Submitted to: Transactions of the ASAE
Publication Type: Peer Reviewed Journal
Publication Acceptance Date: 5/11/1999
Publication Date: N/A
Citation: N/A

Interpretive Summary: Improved application methods are needed to reduce the amounts of herbicides used in field crop production to maintain productivity while reducing environmental impact. A machine-vision-system-guided precision sprayer was developed and tested. The long-term objectives of the project were to develop novel technologies to estimate weed density and size in real time, realize site-specific weed control, and effectively reduce herbicide application amounts for corn and soybean fields. This research integrated a real-time machine vision sensing system with an automatic herbicide sprayer to create an intelligent sensing and spraying system. Multiple video images were used to cover the target area. To increase the accuracy, each individual spray nozzle was controlled separately. Instead of trying to identify each individual plant in the field, weed infestation zones were detected. Tests of the integrated system showed that weed infestation and crop plant zones cane be detected and spray decisions made in 0.37 s. With this system, approximately 48% of the herbicide normally used in broadcast applications could be saved without reducing the level of weed control. These findings should be beneficial to public and private sector researchers planning research on site-specific weed management.

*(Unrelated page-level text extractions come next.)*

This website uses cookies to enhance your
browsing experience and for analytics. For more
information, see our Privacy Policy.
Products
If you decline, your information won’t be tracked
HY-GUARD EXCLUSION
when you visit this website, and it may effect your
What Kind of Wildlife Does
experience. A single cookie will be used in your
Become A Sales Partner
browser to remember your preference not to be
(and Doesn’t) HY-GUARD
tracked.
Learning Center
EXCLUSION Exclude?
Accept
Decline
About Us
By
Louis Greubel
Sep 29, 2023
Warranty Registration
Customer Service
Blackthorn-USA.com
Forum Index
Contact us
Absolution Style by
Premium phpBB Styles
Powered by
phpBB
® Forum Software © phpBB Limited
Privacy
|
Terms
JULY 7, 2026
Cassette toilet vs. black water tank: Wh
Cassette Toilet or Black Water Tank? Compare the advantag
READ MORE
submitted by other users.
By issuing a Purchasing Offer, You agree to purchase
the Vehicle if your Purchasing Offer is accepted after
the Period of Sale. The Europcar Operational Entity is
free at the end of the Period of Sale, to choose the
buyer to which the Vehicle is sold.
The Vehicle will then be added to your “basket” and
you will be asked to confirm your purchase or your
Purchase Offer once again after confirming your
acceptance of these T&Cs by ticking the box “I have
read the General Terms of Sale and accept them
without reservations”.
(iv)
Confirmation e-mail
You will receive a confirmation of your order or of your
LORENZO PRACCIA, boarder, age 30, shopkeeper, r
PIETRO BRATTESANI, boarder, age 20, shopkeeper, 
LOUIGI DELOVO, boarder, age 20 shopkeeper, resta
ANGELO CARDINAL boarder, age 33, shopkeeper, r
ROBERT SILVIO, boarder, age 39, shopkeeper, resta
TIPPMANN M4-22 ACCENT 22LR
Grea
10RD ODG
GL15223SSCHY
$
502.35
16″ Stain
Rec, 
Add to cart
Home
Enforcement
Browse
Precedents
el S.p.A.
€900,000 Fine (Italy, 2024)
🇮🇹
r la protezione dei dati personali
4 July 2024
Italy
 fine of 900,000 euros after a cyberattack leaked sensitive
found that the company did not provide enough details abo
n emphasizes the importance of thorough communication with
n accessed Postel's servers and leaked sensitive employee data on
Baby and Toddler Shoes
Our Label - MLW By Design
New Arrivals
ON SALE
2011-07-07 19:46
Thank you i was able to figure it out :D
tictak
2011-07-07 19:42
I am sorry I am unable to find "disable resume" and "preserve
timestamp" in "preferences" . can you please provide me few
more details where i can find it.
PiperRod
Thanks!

Technical Abstract: A machine-vision-controlled sprayer was developed with four cameras in the vision system, each imaging one crop row. The four images were combined into a single frame for processing by a computer. Preliminary data showed that the image resolution could be reduced, and a prototype was developed using two cameras equipped with auto-iris, each imaging two crop rows. A near infrared filter was used to create high contrast vegetation images. An algorithm using a weed coverage ratio concept was able to make spray decisions in 0.037 s, which would allow a maximum sprayer travel speed of 46 km/hr. Approximately 50% of the herbicide normally used in broadcast applications could be saved using this concept, with little effect on overall efficacy. With the discrete wavelet transformation algorithm, the system was able to detect both weed infestation and crop plant zones, with a maximum sprayer speed of 4.2 km/hr. With this algorithm, approximately 48% of the herbicide normally used in a broadcast application could be saved with little effect on overall efficacy.